From the familiar potted plant, to row crops, to rare tropical fauna, every seed-producing botanical species relies on pollination to sustain its existence.
Pollination: the mechanism that lends power to plants
For the unfortunate allergy sufferer, pollen can be an ugly word and an unwelcome nuisance. But these tiny grains of genetic material can be found in many different forms, upholding an important ecological purpose. Over millions of years, vegetation has used different pollination processes and pollinators in order to thrive.
A game of chance and certainty
The process of pollination is one part persuasion and one part luck. As animals, insects and even wind move about a habitat, they carry and transmit pollen in their own distinct ways. When the conditions are right, these tiny capsules are unknowingly transported from one flower to another. “Effective” pollinators generally visit many different flowers within the same species, improving the odds of the plant producing offspring.
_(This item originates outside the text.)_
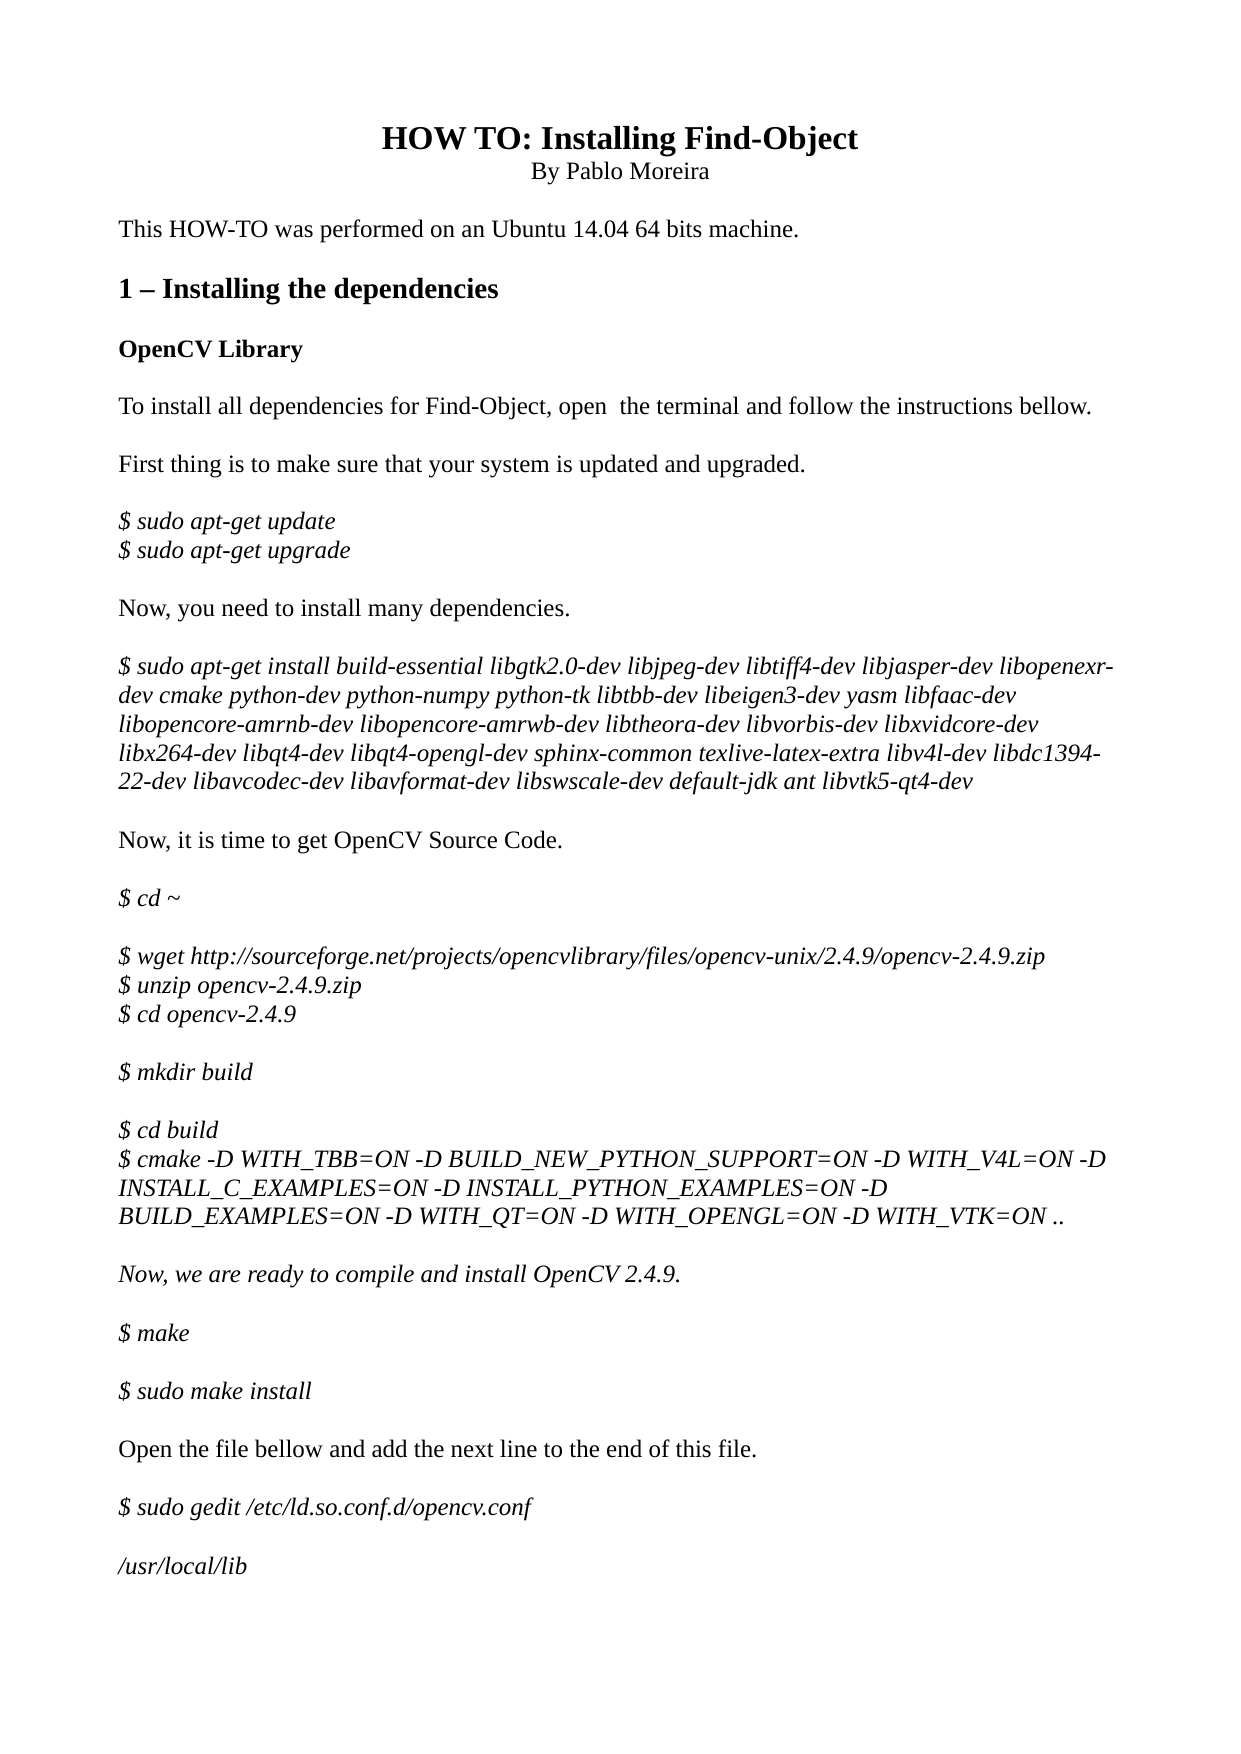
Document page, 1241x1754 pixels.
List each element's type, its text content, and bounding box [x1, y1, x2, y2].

On the other hand, “Ineffective” pollinators can free the pollen, but don’t necessarily deliver it to the ‘correct’ flower.
Every method of pollination—intended or incidental, effective and ineffective—triggers plants to produce seeds. Over centuries, humanity has enjoyed the literal fruits of this process. Our food is the direct product of many different pollination processes.
Varieties of pollination
In its most fundamental form, pollination is an exchange between a plant's male and female reproductive organs, respectively known as the anther and stigma. This fertilization process is often aided by natural phenomena, manual labor and more than 3,000 species of pollinators.
Pollinators span nearly every level of the animal kingdom
Pollination in the Wild
Honey bees are arguably the world's most famous pollinators—the primary contributors to pollinating our food supply. But other insects, small mammals, and even reptiles help transport pollen, too. Around the world, up to $577 billion worth of annual agricultural production relies on the contributions of various pollinators.
Invisible gusts of air can carry pollen great distances—no insect or animal required. Some of the most widely grown commercial crops are pollinated by wind. Wheat, rice, corn, oats and other plants forgo expending energy on attracting pollinators and simply release and capture pollen as it moves through the air.
For the more independent varieties, fertilization can occur without outside influence. A quality found in peanuts, self-pollination has many advantages. Provided these crops are grown in a suitable environment, they generally consume less energy, produce consistent harvests and avoid dependence on external pollinators.
Pollinating By Hand
For the small greenhouse, manual pollination with a paint brush or a cotton swab is also fruitful. Tomatoes, squash and other cucurbits are often the best candidates for this method, because they benefit from meticulous cross pollination. Such a thoughtful form of human intervention can help grow new, more resilient varieties of produce.
Fruit bats are often considered an unlikely partner in plant fertilization, but guava, mangoes and bananas all benefit from their nightly pursuit of food. Bats’ wings provide a useful vector for the pollen, depositing grains through their air and directly onto the plants as they make the rounds.
Mysterious Primate Pollination
Given that primates live in tropical environments and consume large amounts of fruit, some researchers theorize that apes might also have a significant impact on pollination. Although this research remains in the early stages, primate-flower pollination may uncover an entirely new dimension of this species.
Diversity is key
Like all life forms, plants have an instinct to pass on their genes. To fulfill this drive and avoid the perils of inbreeding, most plants pollinate with a diverse array of flowers. Although uniformity is desired in some cases, crops without genetic diversity can become more vulnerable to disease, pests and environmental pressures. To overcome this challenge, crop scientists are exploring the possibilities of genetics, developing and using software to sequence plant DNA and uncover more about the inner workings of the plant world.
A clever adaptation
Over millennia, plants have continuously evolved to encourage productive pollinator partnerships. Flowers use brightly colored or intricately designed petals to attract flying insects, such as bees. Plants are also known to use alluring, sweet aromas to captivate desired pollinators.
The ecosystem in balance
The pollination process is a testament to the importance of biodiversity—a clear demonstration that every organism, insect and animal plays a role in a harmonious ecosystem. That’s why crop scientists are designing digital tools and technologies that help farmers make the most efficient use of natural resources in order to help minimize and even reverse agriculture’s impact on local habitats. One such development is HabiTally, a mobile app developed by The Climate Corporation and donated fully to Iowa State University, which helps farmers voluntarily identify conservation opportunities in their unique fields. By re-allocating underperforming areas of a farmer’s field to create local habitat, farmers are reducing and even reversing our environmental impact. It’s through this sort of innovative and interdisciplinary thinking that agriculture will continue to pioneer new opportunities for us all to care for and thrive with the Earth.